Nearly every time she’s raced a 200 so far this year (and she’s been in a lot of races), Steiner is clearly in the front. She usually gets out of the blocks well and comes off the turn leading. This was the first time this year the lanes around her were filled by women who are just as fast as her, or faster.
The 200m Final at the World Athletics Championships
Jamaica’s Shericka Jackson won the race in 21.45, a championship record. She’s the second fastest woman ever in the event after Florence Griffth-Joyner, who ran 21.34 in 1988. Shelly-Ann Fraser-Pryce, also of Jamaica, finished second in 21.81, after winning the 100 meters a few days ago. Great Britain’s Dina Asher-Smith finished third in 22.02, after setting a national record in the 100 final a few days ago, where she finished fourth.

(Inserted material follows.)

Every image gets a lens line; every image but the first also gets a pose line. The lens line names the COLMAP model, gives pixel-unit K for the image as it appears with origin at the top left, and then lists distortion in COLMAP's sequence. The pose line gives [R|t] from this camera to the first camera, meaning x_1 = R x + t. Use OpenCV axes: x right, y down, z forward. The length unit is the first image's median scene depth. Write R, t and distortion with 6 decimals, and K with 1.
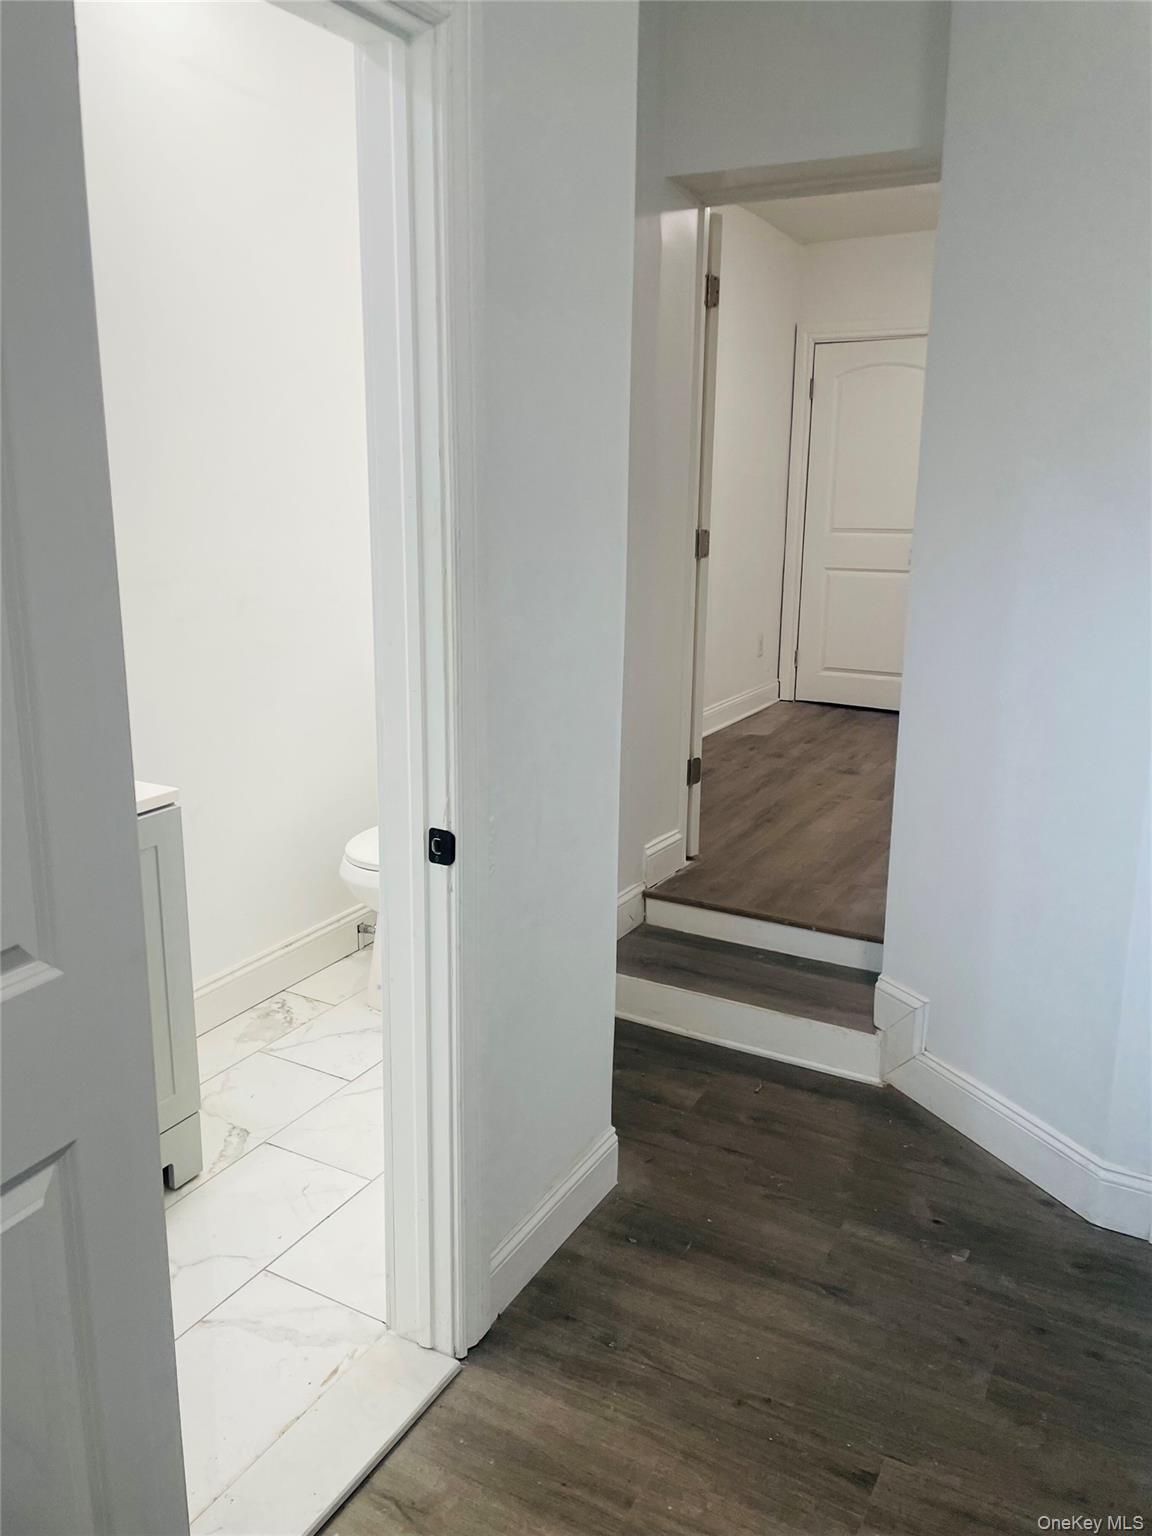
lens RADIAL K [[1143.5, 0, 577.8], [0, 1143.5, 767.9], [0, 0, 1]] dist [0.013612, -0.035987]
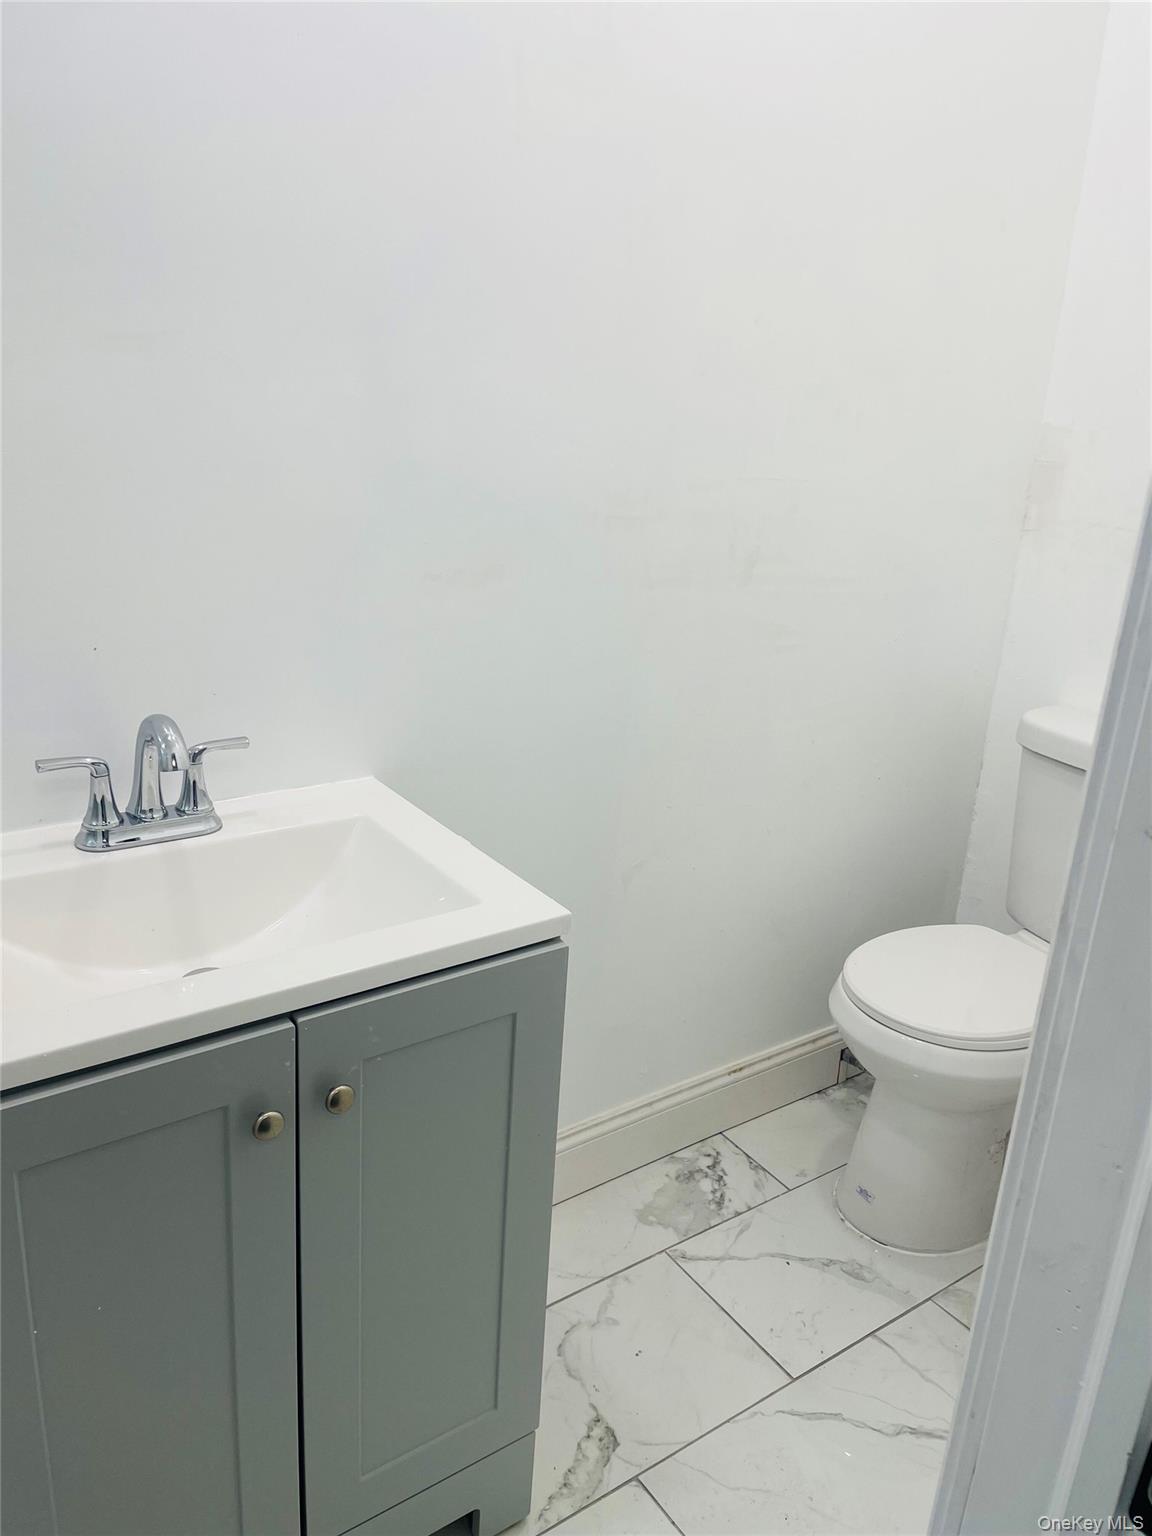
lens RADIAL K [[1143.5, 0, 574.9], [0, 1143.5, 766.2], [0, 0, 1]] dist [0.013612, -0.035987]
pose [[0.898432, 0.165704, -0.406646, -0.100789], [-0.146969, 0.986129, 0.077128, -0.068051], [0.413786, -0.009530, 0.910324, 0.370922]]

The very American crowd in Hayward Field had their eyes on Steiner. Nobody really knows anything about her; her Instagram page doesn’t provide anything substantial about her—other than the fact that she’s very, very fast. But we already knew that.

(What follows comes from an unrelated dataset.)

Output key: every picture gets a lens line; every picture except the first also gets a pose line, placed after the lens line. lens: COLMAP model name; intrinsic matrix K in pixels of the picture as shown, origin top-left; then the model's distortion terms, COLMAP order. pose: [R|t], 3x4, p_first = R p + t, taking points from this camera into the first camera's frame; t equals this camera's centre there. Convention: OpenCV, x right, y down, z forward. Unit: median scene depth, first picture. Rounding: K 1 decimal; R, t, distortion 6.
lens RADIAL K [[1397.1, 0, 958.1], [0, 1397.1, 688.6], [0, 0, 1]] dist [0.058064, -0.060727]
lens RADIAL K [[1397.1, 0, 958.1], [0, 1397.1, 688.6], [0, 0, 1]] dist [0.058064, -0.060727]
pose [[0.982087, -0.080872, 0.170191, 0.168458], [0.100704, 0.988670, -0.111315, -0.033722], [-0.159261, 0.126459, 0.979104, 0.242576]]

Sports have always been a huge part of her life; Steiner even played soccer at Kentucky in addition to running track when she first got to college. Her degree is in exercise science, and if she weren’t a track athlete, she’d want to be a physical therapist. She’s passionate about the mechanical, physiological lens of running, even though she has unconventional form. She has a dramatic left arm swing that makes her form recognizable from across the stadium.
What the Future Holds for Abby Steiner
Steiner has deferred an acceptance into a Masters program in physical therapy for the foreseeable future while she does pro running full time. “It’s been a dream of mine for a very long time,” she said. “I want to give back the way those people gave back to me. As an athlete I know that injury is inevitable.” She pulled her ACL playing soccer in high school, and that was a pivotal moment for her: Sports are all she knows, and what she loves was momentarily taken away from her.
Beyond sports, she’s “really into crossword puzzles right now.” I double-taxed and told her she can’t be serious and she laughed. “I also do jigsaw puzzles,” she said. Strenuous hobbies are not for her, as her career is already strenuous and she wants to take the time to decompress and chill out very seriously. She said she spends a good amount of time alone and is trying to read 25 books this year. She’s already 14 deep, and currently reading The Invitation by Lucy Foley.
She’s also interested in bringing fashion to track and field. She signed with Puma this week and the new Puma uniform only has one shoulder. “I love that fashion is coming back into track and field. Bold uniforms, bold hairstyles, makeup, I love it,” she said. “I honestly feel like when I look good I run good. I feel like my confidence exudes itself on the track.” During our interview, her entire outfit was the same color blue and she had matching blue nails—a nod to her alma mater, the University of Kentucky, where she just graduated but plans to continue living and training.
Steiner really likes and trusts her college coach and doesn’t want to part with him. “My coach is one of the main reasons I’m in this position. He completely developed me from freshman year until now.” Lexington is also not far from her hometown of Columbus, Ohio, which is where her family lives.
Steiner was fifth in the world, but she’s just turned 22. Fraser-Pryce is 35. Jackson is 28. Steiner’s got time. We’ll be hearing her name for a while.